PROVIDED DATA
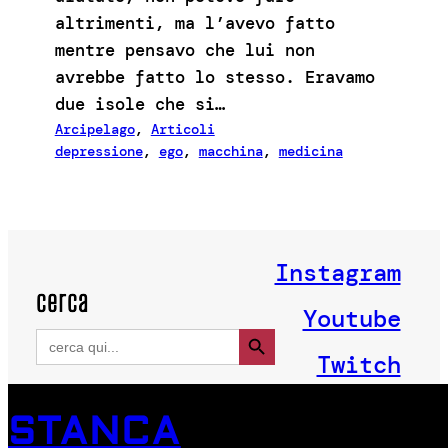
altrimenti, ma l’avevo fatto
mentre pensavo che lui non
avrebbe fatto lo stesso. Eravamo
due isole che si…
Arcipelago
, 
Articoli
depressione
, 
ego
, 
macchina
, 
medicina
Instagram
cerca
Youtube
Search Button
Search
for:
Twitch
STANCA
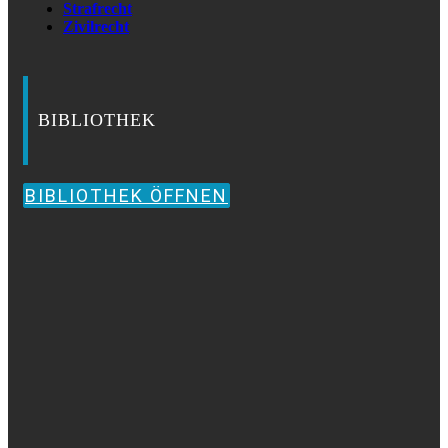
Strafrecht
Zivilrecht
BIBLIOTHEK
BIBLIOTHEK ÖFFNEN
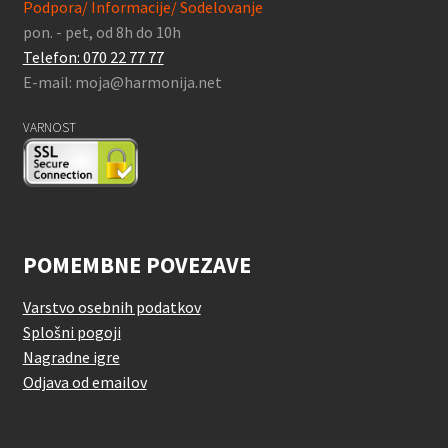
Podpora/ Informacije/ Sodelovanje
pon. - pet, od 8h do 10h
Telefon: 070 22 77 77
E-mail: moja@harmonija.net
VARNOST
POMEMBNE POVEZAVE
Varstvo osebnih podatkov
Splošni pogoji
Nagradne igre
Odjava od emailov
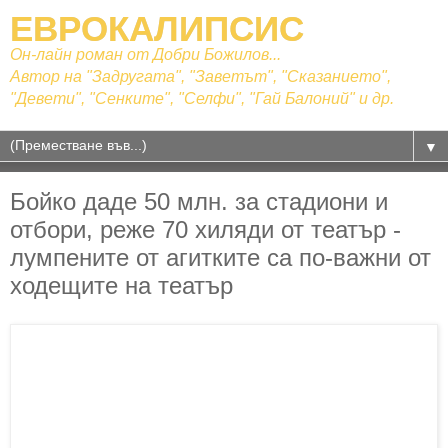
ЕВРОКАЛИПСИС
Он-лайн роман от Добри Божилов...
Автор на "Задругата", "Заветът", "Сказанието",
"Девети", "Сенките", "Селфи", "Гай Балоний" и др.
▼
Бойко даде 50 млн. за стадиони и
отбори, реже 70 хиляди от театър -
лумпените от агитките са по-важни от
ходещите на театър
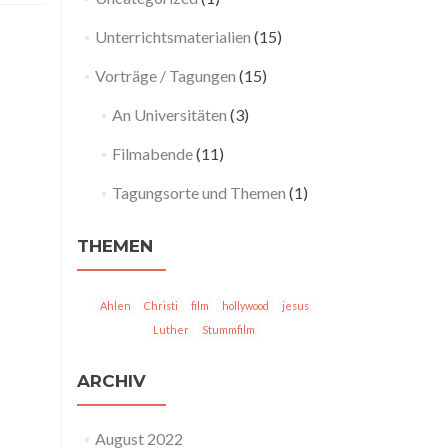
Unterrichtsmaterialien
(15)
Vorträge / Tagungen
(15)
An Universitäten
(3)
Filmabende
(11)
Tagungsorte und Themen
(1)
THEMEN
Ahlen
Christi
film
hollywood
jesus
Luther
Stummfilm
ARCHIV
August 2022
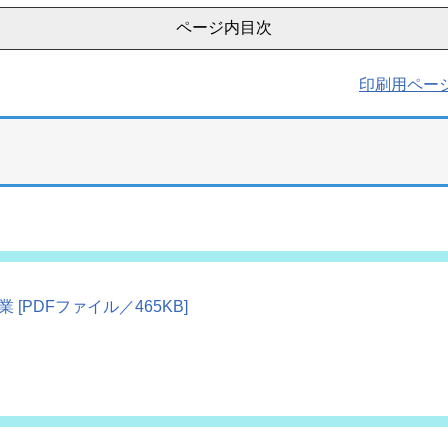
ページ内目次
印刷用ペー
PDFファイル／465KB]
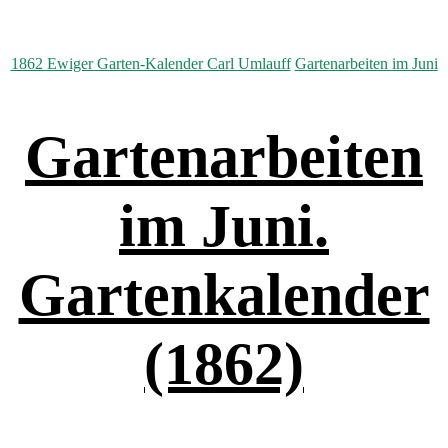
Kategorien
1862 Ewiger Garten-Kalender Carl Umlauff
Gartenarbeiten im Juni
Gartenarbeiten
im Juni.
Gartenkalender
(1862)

==

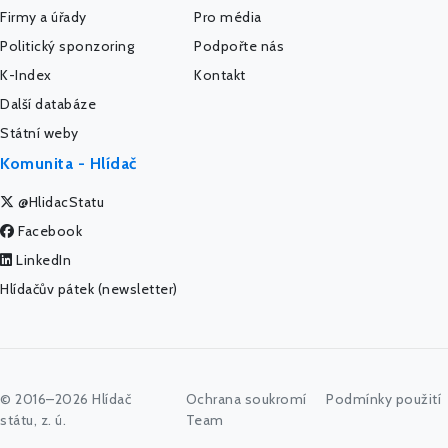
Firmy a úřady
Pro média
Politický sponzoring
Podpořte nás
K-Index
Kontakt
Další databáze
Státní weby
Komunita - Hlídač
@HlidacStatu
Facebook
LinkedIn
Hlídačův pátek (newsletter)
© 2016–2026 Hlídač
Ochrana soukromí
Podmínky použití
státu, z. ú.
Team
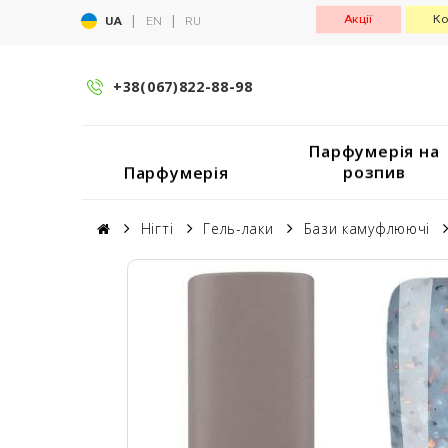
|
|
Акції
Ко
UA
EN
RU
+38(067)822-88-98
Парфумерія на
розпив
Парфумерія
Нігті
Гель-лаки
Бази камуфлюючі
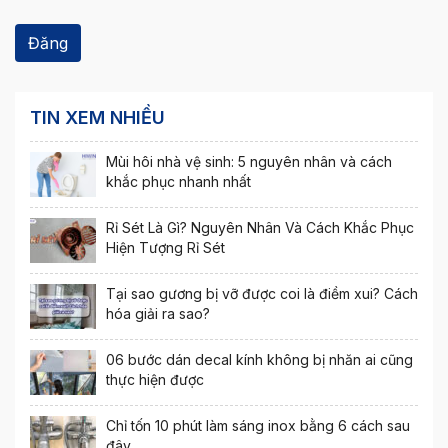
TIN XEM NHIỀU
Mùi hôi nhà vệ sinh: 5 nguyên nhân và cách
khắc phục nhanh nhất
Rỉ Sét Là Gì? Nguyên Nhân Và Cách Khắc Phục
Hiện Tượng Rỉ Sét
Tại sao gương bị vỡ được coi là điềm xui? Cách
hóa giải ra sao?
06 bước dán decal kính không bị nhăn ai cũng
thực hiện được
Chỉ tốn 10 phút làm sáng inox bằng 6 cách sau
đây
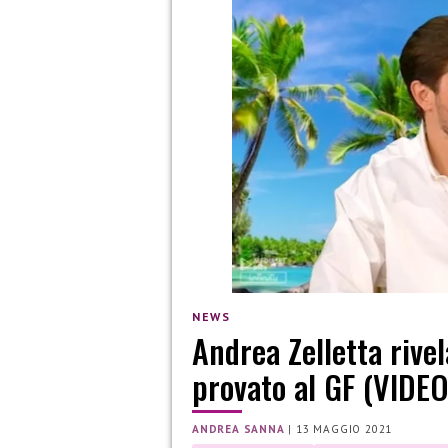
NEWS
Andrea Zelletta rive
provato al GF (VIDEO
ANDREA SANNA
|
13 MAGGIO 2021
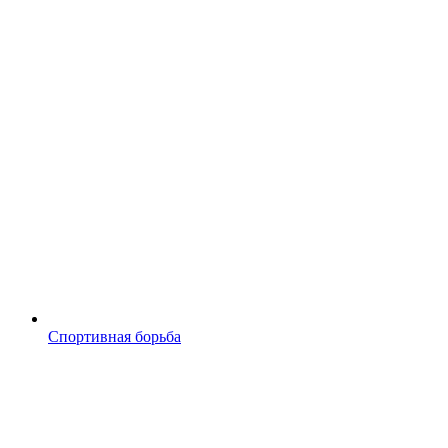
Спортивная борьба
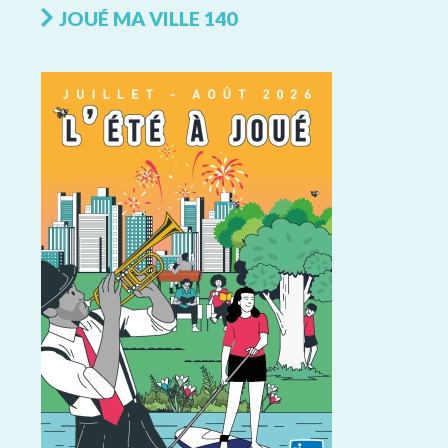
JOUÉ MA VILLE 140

EXERCISE AIM
Across the whole listing, how many lines contain the string "Gartenarbeiten"? Give the number and no more.

ANSWER TO THIS TASK
2